One might have turned a giant loose in such a prison and scoffed at his attempts to escape. No human force could either cut that steel or bend it, and unless one of these things were done, the only possible means of entering or leaving that cell was through the door with its ponderous lock which only one key could turn.
Yet Sheriff Claney was not satisfied with surety. He added something more. He had locked the ankles of Jess Dreer to a hundred-and-fifty-pound iron ball and his hands were shackled before him with the most approved manacles. And in this wise Dreer sat on his cot smoking a cigarette of his own making. It was an odd thing to see him raise both ironed hands and laboriously place that little cigarette between his lips and remove it again.
“So,” said the sheriff, “here you are, Jess!”
Jess Dreer started; then his long, lean face wrinkled into a kindly smile.
“Why, Caswell, I'm glad to see you again. Wait till I work my way over to the bars, and we'll shake hands.”
“Never mind, Jess. I'll come inside.”
“No, you won't,” put in one of the guards.
“Look here,” explained the patient sheriff. “I'm Sheriff Caswell. I've followed that man for years. Do you think they's any danger of me helping him to get loose?”
“Pardner,” said the guard, scratching his head, “I dunno but what you're right, but orders is orders, and Claney was downright positive about what he said. Nobody is to go into that cell. Nobody, not even to take him grub. It's all got to be passed through the bars.”

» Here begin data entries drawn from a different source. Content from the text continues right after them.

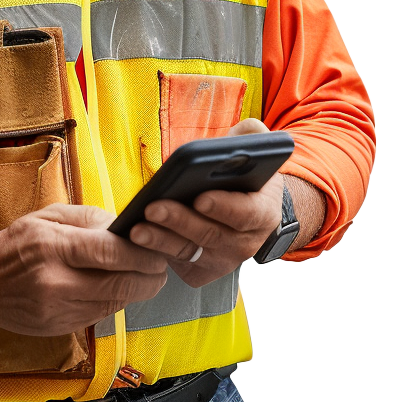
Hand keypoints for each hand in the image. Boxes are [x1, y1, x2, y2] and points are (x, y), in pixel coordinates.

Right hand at [0, 203, 167, 335]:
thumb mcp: (50, 217)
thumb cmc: (15, 243)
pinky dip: (114, 301)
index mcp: (53, 248)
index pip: (110, 253)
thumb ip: (89, 219)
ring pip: (114, 303)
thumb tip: (125, 227)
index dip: (142, 253)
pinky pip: (99, 315)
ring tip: (145, 275)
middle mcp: (55, 283)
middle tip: (160, 265)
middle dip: (149, 276)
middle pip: (119, 284)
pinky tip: (117, 288)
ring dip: (135, 290)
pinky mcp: (58, 329)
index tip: (158, 248)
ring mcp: (56, 311)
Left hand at [128, 119, 283, 287]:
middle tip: (154, 208)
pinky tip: (138, 240)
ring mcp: (222, 260)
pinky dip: (156, 252)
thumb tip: (248, 131)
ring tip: (137, 228)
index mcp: (263, 213)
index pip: (245, 213)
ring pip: (189, 251)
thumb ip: (253, 139)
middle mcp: (245, 243)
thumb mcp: (258, 157)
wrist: (247, 217)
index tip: (201, 197)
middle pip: (209, 234)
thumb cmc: (245, 183)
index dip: (223, 206)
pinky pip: (176, 262)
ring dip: (160, 240)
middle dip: (179, 220)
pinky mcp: (201, 271)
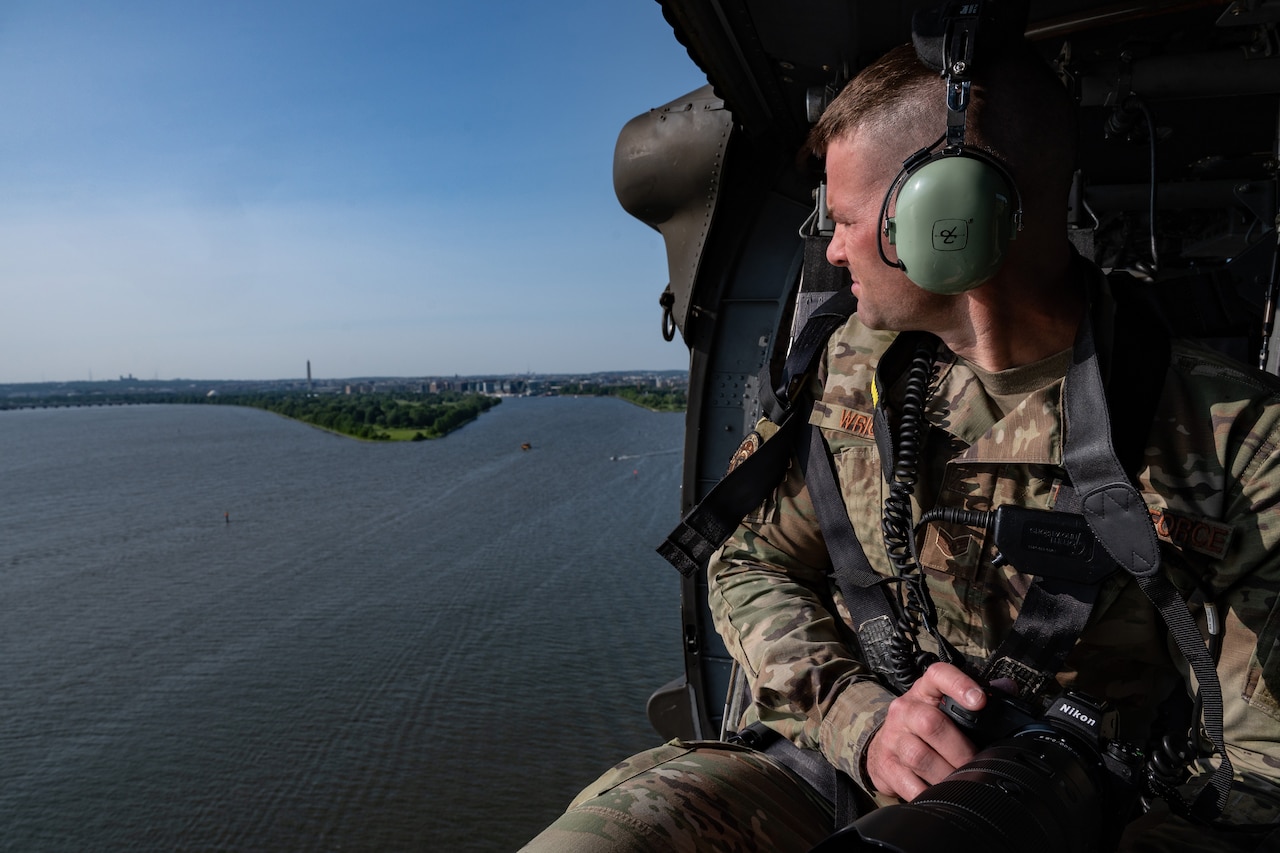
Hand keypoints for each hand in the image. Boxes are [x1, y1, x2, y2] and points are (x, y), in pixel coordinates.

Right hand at [865, 662, 985, 800]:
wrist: (884, 746)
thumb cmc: (923, 726)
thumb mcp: (945, 707)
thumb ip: (977, 697)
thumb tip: (1007, 689)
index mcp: (925, 692)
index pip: (939, 676)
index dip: (959, 685)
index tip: (979, 701)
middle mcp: (905, 710)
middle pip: (930, 723)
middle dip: (960, 750)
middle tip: (977, 763)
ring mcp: (892, 737)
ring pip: (919, 757)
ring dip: (946, 775)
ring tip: (962, 782)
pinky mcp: (885, 764)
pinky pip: (908, 783)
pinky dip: (928, 793)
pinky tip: (939, 793)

Jess Dreer was already standing up. The manacles on his ankles gave him a play of about four inches, and that was the length of his step. Moreover, every time he took a step, the weight of the iron pried at him and often nearly toppled him to the floor. Only the exercise of the greatest leg power enabled him to struggle painfully across the floor. Yet he maintained the greatest good nature. And though the perspiration started on his forehead, he chuckled whenever the tug of the iron ball nearly threw him off his balance.
Sheriff Caswell cursed softly, and the guard, flushing, declared that this was none of his work.
“Claney ain't taking no chances,” he declared. “And the sheriff says that if anybody can get something to Dreer with four of us gents looking on, he's welcome to it.”
At this Sheriff Caswell grinned.
“I'm glad to see Claney has the sporting spirit,” he said. “A little chance is better'n none at all.”